It looks to show movment, cause it has the Confederates having overrun the Federal batteries on Henry Hill,

11 11 2010
Lyle

I forgot to add that that’s the best original/time of battle map I’ve seen so far for the Battle of Manassas. Other historical maps I find hard to comprehend.

11 11 2010
Allan Guy

Harry-this is amazing. Thank you so much for posting. For a sketch, it is amazingly clear. Anyone fairly familiar to the area can see the layout well and if you have hiked over this area, some of the old roads/landmarks are immediately familiar. I appreciate you posting this and glad it is a recent acquisition to the Battlefield.

Know what is the story of the engineer who rendered this map-D.B. Harris?

Best,

Allan Guy
http://www.aguystudio.com

16 11 2010
Harry Smeltzer

Allan, David Bullock Harris was an 1833 graduate of West Point. He resigned two years after graduation and became an engineer on canals and railways, then settled into planter life. He’s listed on most OOBs as an a-d-c to Beuaregard at BR1, but also appears to have been working on Cocke’s staff. Harris would be with Beauregard for the rest of the war, and under Bory’s direction Harris planned and constructed the defenses of Charleston, SC. He died of yellow fever in Summerville, SC in October 1864, before his promised promotion to Brigadier General could be formally finalized. Check out this site:

http://history-sites.com/cgi-bin/bbs53x/vacwmb/webbbs_config.pl?noframes;read=5680

11 11 2010
John Hennessy

Harry, this is probably the single most important map ever done of the First Manassas battlefield. Back in my NPS Bull Run days, we referred to it constantly. Much of the artillery on the field today conforms with this map. Thanks for sharing it.

12 11 2010
Harry Smeltzer

While I’d love to take credit for it, the thanks all go to Jim Burgess and the good folks at NPS Manassas NBP.

Supplied entries:
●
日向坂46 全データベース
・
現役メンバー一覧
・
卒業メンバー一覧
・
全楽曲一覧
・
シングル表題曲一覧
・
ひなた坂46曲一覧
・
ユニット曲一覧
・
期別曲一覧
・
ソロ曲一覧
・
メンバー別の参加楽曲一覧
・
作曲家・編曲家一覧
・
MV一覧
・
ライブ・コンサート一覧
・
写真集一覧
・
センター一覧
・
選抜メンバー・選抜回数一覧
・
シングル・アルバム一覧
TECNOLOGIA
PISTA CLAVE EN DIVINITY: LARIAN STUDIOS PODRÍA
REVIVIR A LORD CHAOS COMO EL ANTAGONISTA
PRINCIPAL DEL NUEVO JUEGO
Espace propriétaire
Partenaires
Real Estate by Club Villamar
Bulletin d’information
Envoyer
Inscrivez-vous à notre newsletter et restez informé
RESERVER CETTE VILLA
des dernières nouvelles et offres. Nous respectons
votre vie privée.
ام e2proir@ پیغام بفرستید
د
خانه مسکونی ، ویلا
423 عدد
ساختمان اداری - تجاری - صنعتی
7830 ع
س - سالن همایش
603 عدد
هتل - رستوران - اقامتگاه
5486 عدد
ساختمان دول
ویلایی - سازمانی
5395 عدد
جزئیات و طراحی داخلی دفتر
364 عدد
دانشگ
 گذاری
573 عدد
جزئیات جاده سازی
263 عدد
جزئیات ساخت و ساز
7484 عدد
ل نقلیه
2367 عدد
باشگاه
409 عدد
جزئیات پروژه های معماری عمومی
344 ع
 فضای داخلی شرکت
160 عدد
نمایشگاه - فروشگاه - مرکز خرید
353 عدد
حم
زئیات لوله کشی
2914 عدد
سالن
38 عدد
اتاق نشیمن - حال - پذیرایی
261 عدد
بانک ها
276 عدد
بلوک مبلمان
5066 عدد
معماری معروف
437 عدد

Tasks to complete:
- A) In the comment thread, what did David Bullock Harris plan and construct under Beauregard's direction?
- B) Write out the passage of the comment thread verbatim, starting at "I forgot to" and ending at "to the Battlefield.".
Rely only on the comment thread, not on the items.

Numbered answers:
- A) He planned and constructed the defenses of Charleston, SC.

- B)
I forgot to add that that’s the best original/time of battle map I’ve seen so far for the Battle of Manassas. Other historical maps I find hard to comprehend.

11 11 2010
Allan Guy

Harry-this is amazing. Thank you so much for posting. For a sketch, it is amazingly clear. Anyone fairly familiar to the area can see the layout well and if you have hiked over this area, some of the old roads/landmarks are immediately familiar. I appreciate you posting this and glad it is a recent acquisition to the Battlefield.